Defense spaces, empty
The incessant arrival of boats found the Islands without a stable network of facilities, 26 years after the arrival of the first dinghy to Fuerteventura. While hundreds of migrants crowd in Arguineguín, the Defense Ministry preserves spaces that have been in disuse for years. It has been this month of November when the department of Margarita Robles has given four spaces in the Canary Islands to house people arriving by sea to the Islands: the Las Canteras barracks, in La Laguna (Tenerife); El Matorral, in Puerto del Rosario (Fuerteventura); the old headquarters of the Canarias 50 Infantry Regiment, in La Isleta (Gran Canaria), and the old Powder Store in Barranco Seco, in Gran Canaria.

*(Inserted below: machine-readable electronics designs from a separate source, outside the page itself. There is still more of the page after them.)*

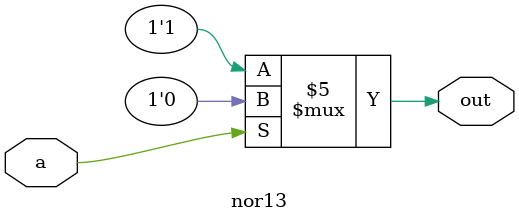
<source format=v>
module nor13 (
    input wire a,
    output reg out
);

always @(*) begin
    if (|a == 1'b0)
        out = 1'b1;
    else
        out = 1'b0;
end

endmodule

</source>
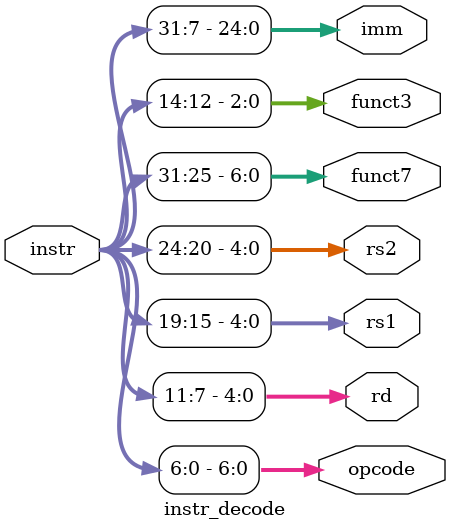
<source format=v>
`timescale 1ns / 1ps


module instr_decode(

    input  wire [31:0] instr,
    
    output wire [6:0] opcode,
    output wire [4:0] rd, rs1, rs2,
    output wire [6:0] funct7,
    output wire [2:0] funct3,
    
    output wire [24:0] imm // Maximum possible immediate value that might be fetched

);
    
    // Refer to RISCV instruction formats RISCV-Reference Sheet.
    
    // Assignment according to R-type instruction 
    assign opcode   = instr[6:0]; // Opcode
    assign rd       = instr[11:7]; // Destination Register
    assign funct3   = instr[14:12]; // Funct3 Field, used along with opcode to identify instr
    assign rs1      = instr[19:15]; // Source Register 1
    assign rs2      = instr[24:20]; // Source Register 2
    assign funct7   = instr[31:25]; // Funct7 - Used with R type instructions
    
    // Control unit will decide which signals to use based on op type
    assign imm      = instr[31:7]; // All possible combinations of immediate will be possible within this
    
endmodule

</source>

Interior has confirmed to this writing that this last establishment will be used to be able to make the police review, thus dismantling the Arguineguín emergency camp, but it does not know if it will cover other areas of competence. For its part, "full control" of the Canarias 50 facilities will correspond to the Ministry of Migration for "their immediate use, without any compensation, to help alleviate the unforeseen immigration needs."
Separated families
The latest example of confrontation between authorities took place in Gran Canaria and Fuerteventura, where the Las Palmas Prosecutor's Office ordered the separation of at least eleven families arrived by sea pending DNA tests to confirm their relationship. In the province of Santa Cruz de Tenerife, this practice does not apply. According to Interior, in Spain this should only be done in specific cases in which there are doubts about an alleged relationship between a minor and another person. Meanwhile, the minor remains in charge of the foster care services. The social complaint led the Superior Prosecutor of the Canary Islands, Luis del Río, to issue an instruction that prohibited these separations, authorized only in cases in which external circumstances reveal their need.